Swap "Test" for "Validation" in the lines from the one with "### Model Performance Comparison" up to and including the one with "### Key Findings", and give those lines again with nothing else changed.

[Dataset excerpts]
=-=-=

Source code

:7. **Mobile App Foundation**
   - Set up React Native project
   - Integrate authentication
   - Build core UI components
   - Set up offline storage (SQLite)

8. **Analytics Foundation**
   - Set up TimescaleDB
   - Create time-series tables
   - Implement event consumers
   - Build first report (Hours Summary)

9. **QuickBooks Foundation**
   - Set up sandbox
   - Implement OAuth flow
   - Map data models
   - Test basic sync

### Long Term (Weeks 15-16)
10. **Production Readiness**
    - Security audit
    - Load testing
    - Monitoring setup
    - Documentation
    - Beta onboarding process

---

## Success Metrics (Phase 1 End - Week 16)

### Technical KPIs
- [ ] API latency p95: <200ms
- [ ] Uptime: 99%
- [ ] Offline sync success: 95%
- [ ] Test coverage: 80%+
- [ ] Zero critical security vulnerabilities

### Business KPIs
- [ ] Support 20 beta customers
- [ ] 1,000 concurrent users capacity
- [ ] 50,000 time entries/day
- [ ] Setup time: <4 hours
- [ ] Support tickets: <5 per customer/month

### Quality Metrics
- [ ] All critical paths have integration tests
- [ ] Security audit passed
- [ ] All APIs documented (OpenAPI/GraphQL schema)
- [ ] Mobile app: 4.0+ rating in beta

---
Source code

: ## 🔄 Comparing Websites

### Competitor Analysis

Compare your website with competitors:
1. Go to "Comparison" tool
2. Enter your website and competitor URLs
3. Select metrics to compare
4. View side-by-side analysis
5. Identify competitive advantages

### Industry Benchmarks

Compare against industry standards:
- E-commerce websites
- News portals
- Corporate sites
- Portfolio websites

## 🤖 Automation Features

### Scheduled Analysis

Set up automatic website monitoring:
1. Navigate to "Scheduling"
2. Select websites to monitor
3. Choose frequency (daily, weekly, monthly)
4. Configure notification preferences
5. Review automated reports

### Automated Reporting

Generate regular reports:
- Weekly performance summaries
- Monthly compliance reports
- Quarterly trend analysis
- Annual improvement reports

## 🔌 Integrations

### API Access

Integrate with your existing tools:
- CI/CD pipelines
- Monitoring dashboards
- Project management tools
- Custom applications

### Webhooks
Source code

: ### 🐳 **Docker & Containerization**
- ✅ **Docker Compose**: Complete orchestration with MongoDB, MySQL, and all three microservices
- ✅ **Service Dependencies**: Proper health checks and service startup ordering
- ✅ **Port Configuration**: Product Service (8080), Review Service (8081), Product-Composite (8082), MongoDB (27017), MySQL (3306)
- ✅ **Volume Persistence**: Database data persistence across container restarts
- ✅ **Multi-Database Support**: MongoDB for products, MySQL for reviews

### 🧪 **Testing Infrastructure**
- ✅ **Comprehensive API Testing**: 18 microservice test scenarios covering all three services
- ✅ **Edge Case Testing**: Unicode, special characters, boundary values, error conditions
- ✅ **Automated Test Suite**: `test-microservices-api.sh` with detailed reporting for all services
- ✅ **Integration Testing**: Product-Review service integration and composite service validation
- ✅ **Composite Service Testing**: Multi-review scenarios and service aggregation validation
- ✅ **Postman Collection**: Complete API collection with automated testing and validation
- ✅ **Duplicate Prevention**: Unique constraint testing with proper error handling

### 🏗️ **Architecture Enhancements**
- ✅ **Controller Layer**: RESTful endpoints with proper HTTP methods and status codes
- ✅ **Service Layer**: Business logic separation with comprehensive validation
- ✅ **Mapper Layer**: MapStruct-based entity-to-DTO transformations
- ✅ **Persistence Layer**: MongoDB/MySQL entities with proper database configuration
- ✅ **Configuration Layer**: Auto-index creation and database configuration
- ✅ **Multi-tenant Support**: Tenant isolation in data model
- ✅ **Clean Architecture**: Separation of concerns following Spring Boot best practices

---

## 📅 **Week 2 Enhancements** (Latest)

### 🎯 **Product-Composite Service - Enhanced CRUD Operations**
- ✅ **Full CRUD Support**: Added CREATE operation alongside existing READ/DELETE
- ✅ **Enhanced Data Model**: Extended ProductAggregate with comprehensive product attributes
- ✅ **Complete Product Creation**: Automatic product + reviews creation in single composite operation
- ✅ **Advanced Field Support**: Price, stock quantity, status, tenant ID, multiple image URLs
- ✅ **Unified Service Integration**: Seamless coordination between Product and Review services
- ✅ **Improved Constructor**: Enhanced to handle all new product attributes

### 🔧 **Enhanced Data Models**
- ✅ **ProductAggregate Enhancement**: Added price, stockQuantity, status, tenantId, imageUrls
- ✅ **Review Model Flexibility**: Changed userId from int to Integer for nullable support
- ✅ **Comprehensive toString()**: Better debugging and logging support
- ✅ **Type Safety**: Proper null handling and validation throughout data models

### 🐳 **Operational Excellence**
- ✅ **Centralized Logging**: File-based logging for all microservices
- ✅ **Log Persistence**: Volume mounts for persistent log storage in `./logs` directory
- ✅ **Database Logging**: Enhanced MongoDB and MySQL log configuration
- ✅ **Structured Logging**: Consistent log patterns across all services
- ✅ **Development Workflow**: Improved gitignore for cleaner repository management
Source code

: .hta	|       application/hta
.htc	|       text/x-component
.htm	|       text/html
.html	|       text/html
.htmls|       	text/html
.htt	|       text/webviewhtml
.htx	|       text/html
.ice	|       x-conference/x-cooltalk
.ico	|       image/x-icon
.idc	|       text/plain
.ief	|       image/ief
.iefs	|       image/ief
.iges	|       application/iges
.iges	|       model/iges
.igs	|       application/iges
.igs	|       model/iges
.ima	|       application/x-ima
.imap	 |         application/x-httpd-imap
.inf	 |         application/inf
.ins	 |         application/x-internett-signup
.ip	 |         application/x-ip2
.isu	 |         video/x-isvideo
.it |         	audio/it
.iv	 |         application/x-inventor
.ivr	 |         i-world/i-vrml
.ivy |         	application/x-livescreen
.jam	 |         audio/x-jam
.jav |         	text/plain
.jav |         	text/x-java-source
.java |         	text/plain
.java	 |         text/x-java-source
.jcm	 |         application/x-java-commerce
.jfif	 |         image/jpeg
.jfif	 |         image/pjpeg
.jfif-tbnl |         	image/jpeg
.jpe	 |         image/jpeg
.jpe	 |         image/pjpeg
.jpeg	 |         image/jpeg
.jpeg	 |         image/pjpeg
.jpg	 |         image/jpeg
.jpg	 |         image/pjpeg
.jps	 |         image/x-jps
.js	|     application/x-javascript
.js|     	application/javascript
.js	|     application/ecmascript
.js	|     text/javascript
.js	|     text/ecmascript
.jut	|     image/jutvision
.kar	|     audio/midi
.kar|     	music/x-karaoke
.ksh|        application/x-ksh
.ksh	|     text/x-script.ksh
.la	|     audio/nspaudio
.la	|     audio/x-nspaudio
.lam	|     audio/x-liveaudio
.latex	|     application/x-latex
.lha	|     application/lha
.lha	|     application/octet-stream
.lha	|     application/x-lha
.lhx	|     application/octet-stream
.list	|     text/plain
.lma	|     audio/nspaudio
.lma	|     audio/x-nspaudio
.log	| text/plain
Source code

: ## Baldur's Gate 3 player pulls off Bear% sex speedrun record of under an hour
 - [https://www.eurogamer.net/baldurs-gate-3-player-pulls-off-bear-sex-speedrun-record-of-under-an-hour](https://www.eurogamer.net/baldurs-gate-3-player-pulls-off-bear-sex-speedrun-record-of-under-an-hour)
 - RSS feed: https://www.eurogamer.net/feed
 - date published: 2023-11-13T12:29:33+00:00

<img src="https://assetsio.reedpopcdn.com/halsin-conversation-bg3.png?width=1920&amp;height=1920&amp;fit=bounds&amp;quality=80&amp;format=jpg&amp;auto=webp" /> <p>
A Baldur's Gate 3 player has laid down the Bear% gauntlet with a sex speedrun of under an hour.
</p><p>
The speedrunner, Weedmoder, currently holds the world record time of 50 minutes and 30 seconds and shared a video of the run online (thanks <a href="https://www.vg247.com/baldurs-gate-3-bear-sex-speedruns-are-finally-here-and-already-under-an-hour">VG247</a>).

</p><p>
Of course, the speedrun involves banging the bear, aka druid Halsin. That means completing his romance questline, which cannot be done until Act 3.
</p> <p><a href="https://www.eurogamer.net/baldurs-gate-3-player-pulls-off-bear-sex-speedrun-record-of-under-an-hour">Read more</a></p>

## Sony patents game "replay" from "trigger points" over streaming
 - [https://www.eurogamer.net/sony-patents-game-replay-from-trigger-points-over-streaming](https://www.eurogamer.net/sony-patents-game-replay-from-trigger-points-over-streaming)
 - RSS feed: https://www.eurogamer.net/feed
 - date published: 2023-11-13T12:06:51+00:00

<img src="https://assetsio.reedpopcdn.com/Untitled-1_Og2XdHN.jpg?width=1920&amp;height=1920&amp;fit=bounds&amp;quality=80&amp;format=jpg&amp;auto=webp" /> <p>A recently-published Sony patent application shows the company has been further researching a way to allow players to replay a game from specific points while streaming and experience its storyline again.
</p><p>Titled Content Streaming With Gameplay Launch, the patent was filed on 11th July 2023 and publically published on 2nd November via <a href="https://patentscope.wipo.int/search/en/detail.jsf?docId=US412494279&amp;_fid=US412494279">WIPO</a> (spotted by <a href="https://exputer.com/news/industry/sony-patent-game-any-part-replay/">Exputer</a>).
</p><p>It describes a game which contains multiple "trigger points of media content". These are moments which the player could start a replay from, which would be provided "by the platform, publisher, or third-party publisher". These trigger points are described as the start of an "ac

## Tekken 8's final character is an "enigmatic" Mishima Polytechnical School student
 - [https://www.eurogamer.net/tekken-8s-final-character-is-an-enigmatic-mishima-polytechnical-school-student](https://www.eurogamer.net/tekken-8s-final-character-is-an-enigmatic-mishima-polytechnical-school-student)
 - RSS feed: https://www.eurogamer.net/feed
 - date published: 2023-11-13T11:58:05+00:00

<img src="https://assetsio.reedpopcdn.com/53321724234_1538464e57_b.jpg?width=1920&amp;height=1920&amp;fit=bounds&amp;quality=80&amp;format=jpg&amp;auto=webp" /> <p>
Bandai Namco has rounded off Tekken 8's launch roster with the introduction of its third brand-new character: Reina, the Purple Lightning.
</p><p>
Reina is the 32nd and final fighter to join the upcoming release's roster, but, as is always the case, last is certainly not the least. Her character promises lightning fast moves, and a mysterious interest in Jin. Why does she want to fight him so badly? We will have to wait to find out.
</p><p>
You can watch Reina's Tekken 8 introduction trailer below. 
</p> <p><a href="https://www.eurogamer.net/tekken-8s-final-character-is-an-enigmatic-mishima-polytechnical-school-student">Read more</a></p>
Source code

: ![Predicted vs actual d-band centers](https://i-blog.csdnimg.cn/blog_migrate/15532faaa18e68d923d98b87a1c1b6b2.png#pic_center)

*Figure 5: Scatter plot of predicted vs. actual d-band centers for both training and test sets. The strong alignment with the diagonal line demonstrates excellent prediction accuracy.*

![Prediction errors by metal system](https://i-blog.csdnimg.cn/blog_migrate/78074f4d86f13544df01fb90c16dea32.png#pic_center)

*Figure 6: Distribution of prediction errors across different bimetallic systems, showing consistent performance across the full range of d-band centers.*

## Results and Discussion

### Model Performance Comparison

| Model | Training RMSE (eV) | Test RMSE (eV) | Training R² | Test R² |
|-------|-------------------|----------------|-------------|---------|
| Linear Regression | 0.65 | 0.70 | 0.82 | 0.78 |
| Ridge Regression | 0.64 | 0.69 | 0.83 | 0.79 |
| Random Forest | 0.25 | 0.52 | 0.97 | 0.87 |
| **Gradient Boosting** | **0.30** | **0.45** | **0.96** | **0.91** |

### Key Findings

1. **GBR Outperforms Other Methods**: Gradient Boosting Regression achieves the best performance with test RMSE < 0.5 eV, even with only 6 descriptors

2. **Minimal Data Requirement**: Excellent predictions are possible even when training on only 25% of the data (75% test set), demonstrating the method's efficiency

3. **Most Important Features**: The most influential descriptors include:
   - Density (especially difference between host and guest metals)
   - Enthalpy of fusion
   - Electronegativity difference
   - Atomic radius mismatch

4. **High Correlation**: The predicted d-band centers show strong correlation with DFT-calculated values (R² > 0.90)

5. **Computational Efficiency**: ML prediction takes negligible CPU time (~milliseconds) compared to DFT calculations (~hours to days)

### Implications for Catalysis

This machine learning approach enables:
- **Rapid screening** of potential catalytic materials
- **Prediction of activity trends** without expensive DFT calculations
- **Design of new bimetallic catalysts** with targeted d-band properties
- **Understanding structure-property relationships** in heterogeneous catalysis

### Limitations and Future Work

=-=-=

■ **TASK ANSWER**
### Model Performance Comparison

| Model | Training RMSE (eV) | Validation RMSE (eV) | Training R² | Validation R² |
|-------|-------------------|----------------|-------------|---------|
| Linear Regression | 0.65 | 0.70 | 0.82 | 0.78 |
| Ridge Regression | 0.64 | 0.69 | 0.83 | 0.79 |
| Random Forest | 0.25 | 0.52 | 0.97 | 0.87 |
| **Gradient Boosting** | **0.30** | **0.45** | **0.96** | **0.91** |

### Key Findings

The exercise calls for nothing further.